Lithium is a soft, silvery metal, so soft that it can be cut with a sharp knife. It is the lightest of all metals and has a density only half that of water. Lithium reacts easily with water and does not occur freely in nature. Lithium carbonate (Li2CO3) has been used since the 1960s for treatment of those who suffer from the psychological disorder of manic depression or bipolar affective disorder.
Lithium's effect on mood stabilization was first discovered by John Frederick Joseph Cade, and was published September 1949 in the Medical Journal of Australia. Cade was testing the effect of uric acid on mice. Because uric acid is insoluble, Cade chose the most soluble salt of it, lithium urate. He discovered that this compound had a calming effect on mice. After extensive testing, he also discovered that while lithium had little effect on depressed patients, manic patients became much calmer after lithium use.
One of the main uses of lithium treatment is in the treatment of those at risk of suicide. There is a strong connection between suicide risk and bipolar disorder. The suicide rate for those with bipolar disorder is approximately 20%. On average, lithium reduces suicide risk by at least sixfold.
"Discontinuation of lithium treatment should occur only if absolutely necessary and even then must be done gradually. All studies show that gradual reduction causes a much lower risk of relapse than abrupt discontinuation. After discontinuation, the risk of suicide jumps to the level it was before treatment began, and for the first six to twelve months, the risk is many times more – roughly twentyfold." [Larson, R. (1998) Lithium Prevents Suicides. Insights on the News, 14 (18), 39]
The required dosage (15-20mg per kg of body weight) is slightly less than the toxic level, requiring blood levels of lithium to be monitored extremely closely during treatment. In order to prescribe the correct dosage, the patient's entire medical history, both physical and psychological, is taken into consideration. Blood tests should be carried out every 3 months to ensure the appropriate level of lithium and thus prevent toxicity, along with kidney and thyroid tests.
Lithium has been the first choice for years for the treatment of bipolar disorder, sold under the names Carbolith, Duralith, Eskalith, Lithane, Lithizine, and Lithobid.
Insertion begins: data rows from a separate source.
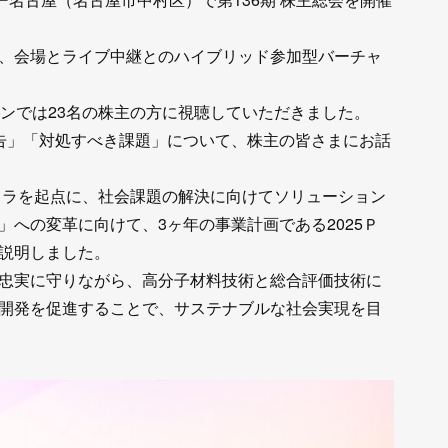
、会場とライブ中継とのハイブリッド参加型バーチャ
インでは23名の株主の方に視聴していただきました。
告」「対処すべき課題」について、株主の皆さまにお話
チカラを起点に、社会課題の解決に向けてソリューション
への変革に向けて、3ヶ年の事業計画である2025Ｐ
説明しました。
忠実に守りながら、高分子材料技術と総合評価技術に
開発を促進することで、サステナブルな社会実現を目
Effectiveness is maximized when serum concentrations are maintained at 1.0-1.2 mmol/L. Lithium has long been used to reduce suicide risks.
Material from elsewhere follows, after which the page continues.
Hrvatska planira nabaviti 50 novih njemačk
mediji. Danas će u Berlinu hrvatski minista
One of the main reasons that lithium is still used in treatment is its effectiveness in reducing symptoms and frequency of episodes. "The response rate is 70-80% for the initial and maintenance of mania, with a good response defined as fewer, less severe, and shorter manic or hypomanic episodes, although these episodes may continue to occur." [Larson, R. (1998) Lithium Prevents Suicides. Insights on the News, 14 (18), 39]
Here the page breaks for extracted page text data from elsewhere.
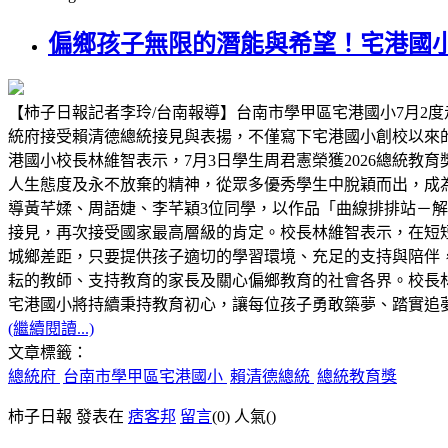
偏鄉孩子無限的潛能與希望！宅港國
【柿子日報記者李玲/台南報導】台南市學甲區宅港國小7月2度
統府接受賴清德總統接見與表揚，不僅寫下宅港國小創校以來
港國小校長林維智表示，7月3日學生周君憲榮獲2026總統
人生態度及永不放棄的精神，從眾多優秀學生中脫穎而出，成為
導黃芊媃、周語婕、李芊穎3位同學，以作品「曲線排排站－解構 C
接見，再次接受國家最高層級的肯定。校長林維智表示，在短
城鄉差距，只要提供孩子適切的學習環境、充足的支持與陪伴
耘的教師、支持教育的家長及關心偏鄉教育的社會各界。校長林
宅港國小將持續秉持教育初心，讓每位孩子勇敢築夢、踏實追
(繼續閱讀...)
文章標籤：
總統府
台南市學甲區宅港國小
賴清德總統
總統教育獎
柿子日報 發表在
痞客邦
留言
(0)
人氣(
)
Lithium carbonate, orotate or aspartate has been found to be effective in treating chronic cluster headaches, possibly due to its ability to impact the electrical system within the brain. The usual dose for the carbonate form is 300mg 2-3 times daily. Lithium levels should be checked and kept within, or even slightly below, the therapeutic range for bipolar disorder, namely 0.5 to 1.5 milliequivalents per liter.